8. Concern about fuel supply, prices falls off

Dec. 17, 2013

This is the lowest ranking for Fuel Supply/Fuel Prices since the TII survey began in 2005. Unfortunately for the trucking industry, the lower ranking appears to have more to do with less price volatility than lower prices. In fact, in 2012 average weekly diesel prices were the highest in the history of the TII survey and have remained high through 2013 (the average weekly price for the first 40 weeks of 2013 is only 0.4% lower compared to the same period in 2012).

While volatility has been reduced somewhat, the high price of fuel continues to impact the industry.
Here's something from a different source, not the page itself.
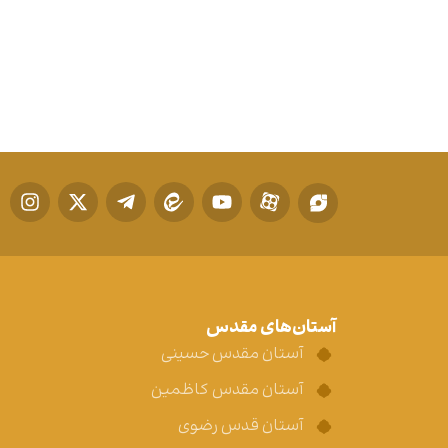
آستان‌های مقدس
آستان مقدس حسینی
آستان مقدس کاظمین
آستان قدس رضوی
ATRI’s 2013 update to the Operational Costs of Trucking report found that fuel and oil was the single highest motor carrier cost center, even more costly than driver wages and benefits combined.

Proposed Strategies:

a) Advocate for measures that limit financial market speculation on energy which can cause price fluctuations/volatility. This strategy is preferred by a plurality of respondents (42.8%). While prices have stabilized over the past several months, many in the industry are still cognizant of the impact that wildly fluctuating diesel prices can have on operations.

b) Continue to support expanded use of domestic energy sources to improve the reliability of our energy supply. A key strategy for dealing with price volatility is to ensure a stable supply of fuel. Since fuel and oil costs constitute 39% of motor carrier operational costs, energy price volatility can significantly impact the financial health of the trucking industry. This strategy is preferred by 42.8% of respondents.

c) Support effective technologies and proven methods for improving fuel efficiency that could lower fuel costs. A number of respondents (14.5%) prefer addressing the fuel issue from the demand-side of the equation. As vehicles become more fuel efficient, carriers will need less fuel and will therefore be less affected by fluctuations in prices.